Em nota, a Transparência Internacional afirmou que a J&F “tenta imputar atos reconhecidamente falsos à organização” e que “jamais recebeu, direta ou indiretamente, qualquer recurso do acordo de leniência do grupo J&F ou de qualquer acordo de leniência no Brasil”.

O ministro do STF Dias Toffoli Foto: WILTON JUNIOR/ESTADÃO

“A organização tampouco teria — e jamais pleiteou — qualquer papel de gestão de tais recursos.
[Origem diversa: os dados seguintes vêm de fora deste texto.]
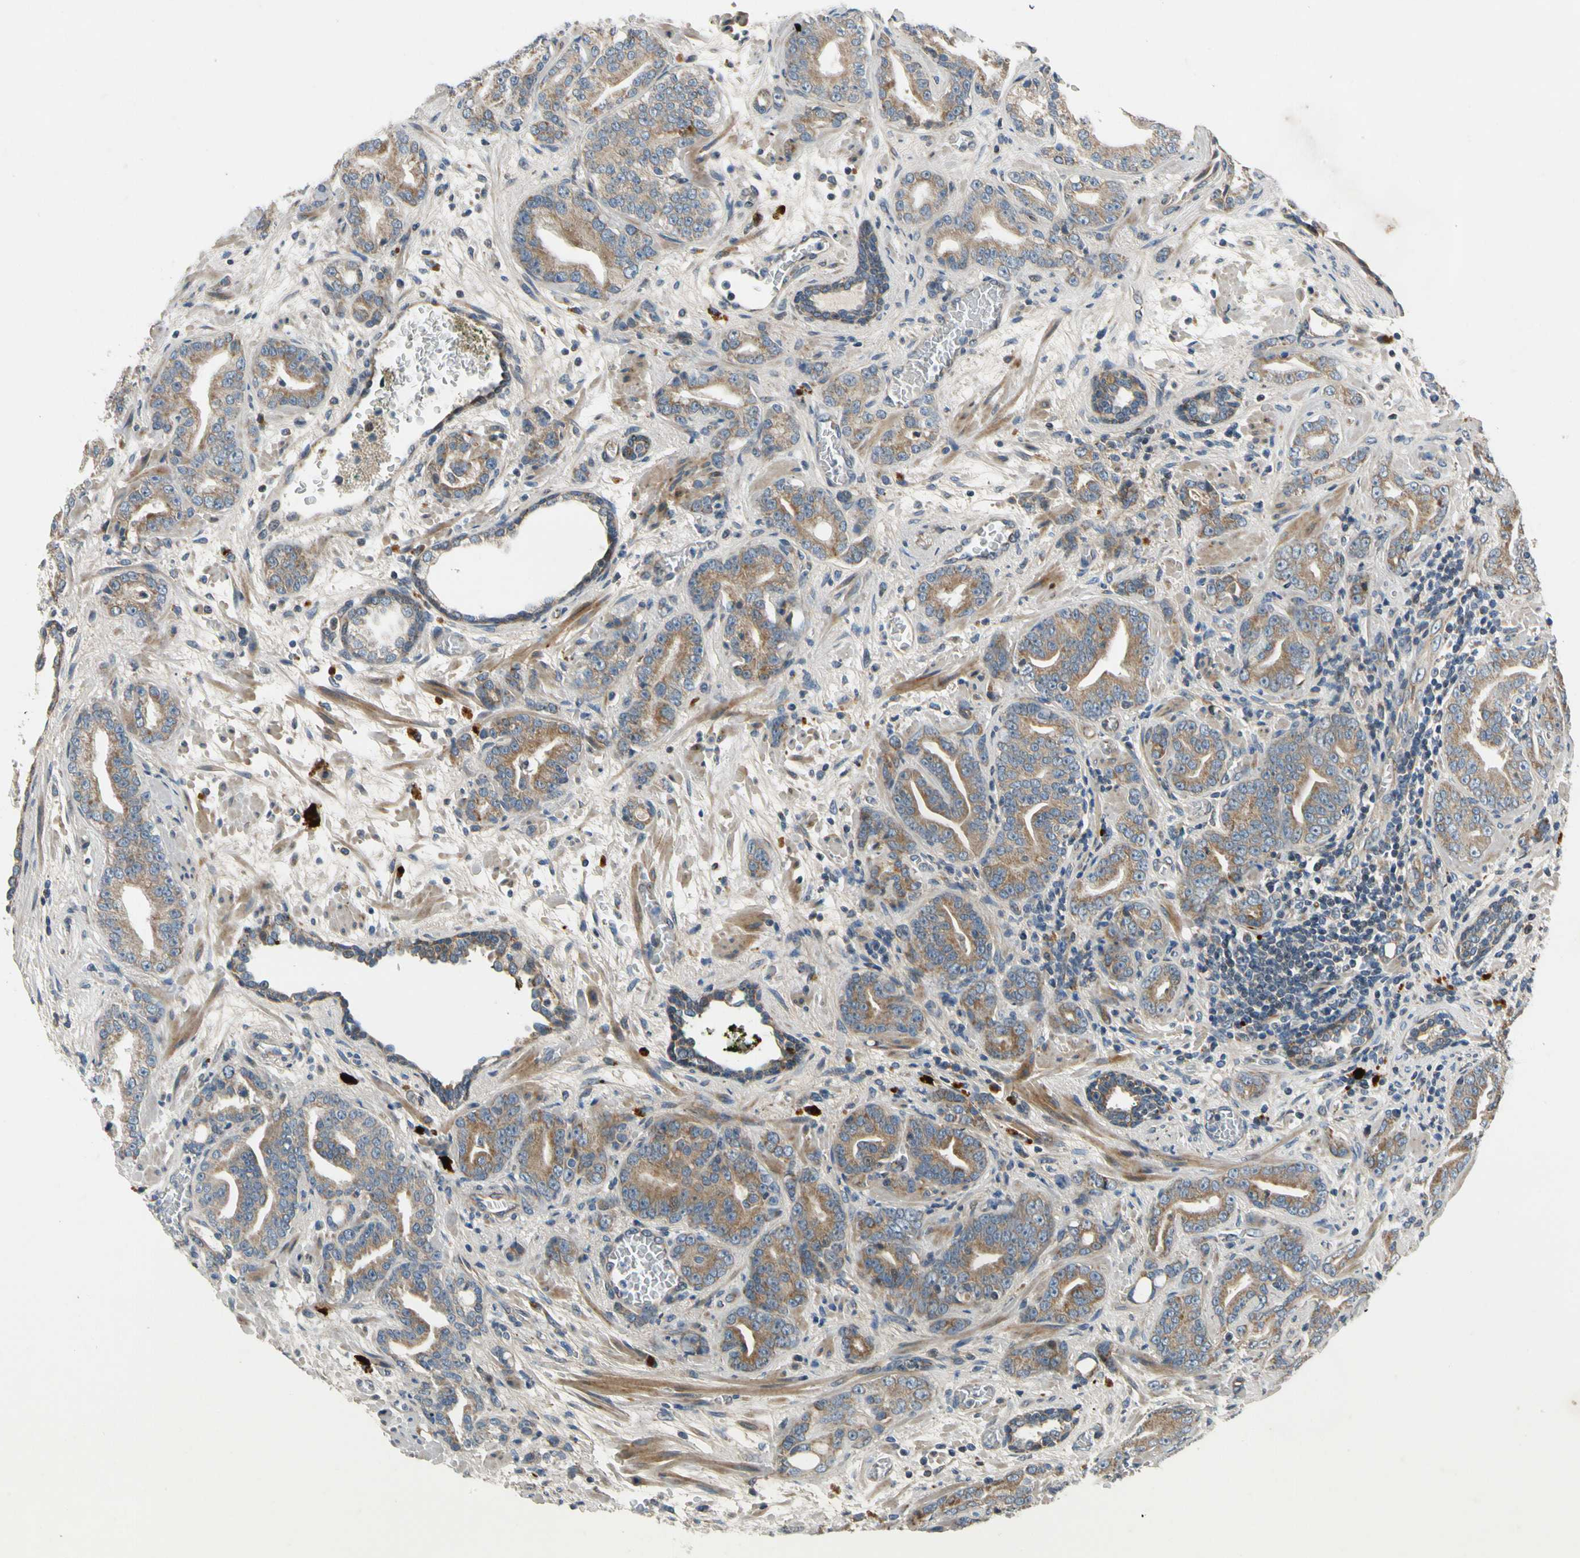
{"staining": {"intensity": "moderate", "quantity": ">75%", "location": "cytoplasmic/membranous"}, "tissue": "prostate cancer", "cell_type": "Tumor cells", "image_type": "cancer", "snomed": [{"axis": "morphology", "description": "Adenocarcinoma, Low grade"}, {"axis": "topography", "description": "Prostate"}], "caption": "An IHC photomicrograph of neoplastic tissue is shown. Protein staining in brown labels moderate cytoplasmic/membranous positivity in adenocarcinoma (low-grade) (prostate) within tumor cells.", "gene": "MST1R", "patient": {"sex": "male", "age": 63}}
Através de acordos formais e públicos, que vedavam explicitamente o repasse de recursos à organização, a Transparência Internacional – Brasil produziu e apresentou estudo técnico com princípios, diretrizes e melhores práticas de transparência e governança para a destinação de “recursos compensatórios” (multas e recuperação de ativos) em casos de corrupção, incluindo a recomendação de que o Ministério Público não deveria ter envolvimento na gestão destes recursos”, sustentou a entidade.

A Transparência Internacional Brasil sustentou ainda que Toffoli contrariou posição da Procuradoria-Geral da República, que, em outubro, promoveu o arquivamento da investigação sobre a organização aberta em fevereiro com base nas mesmas alegações.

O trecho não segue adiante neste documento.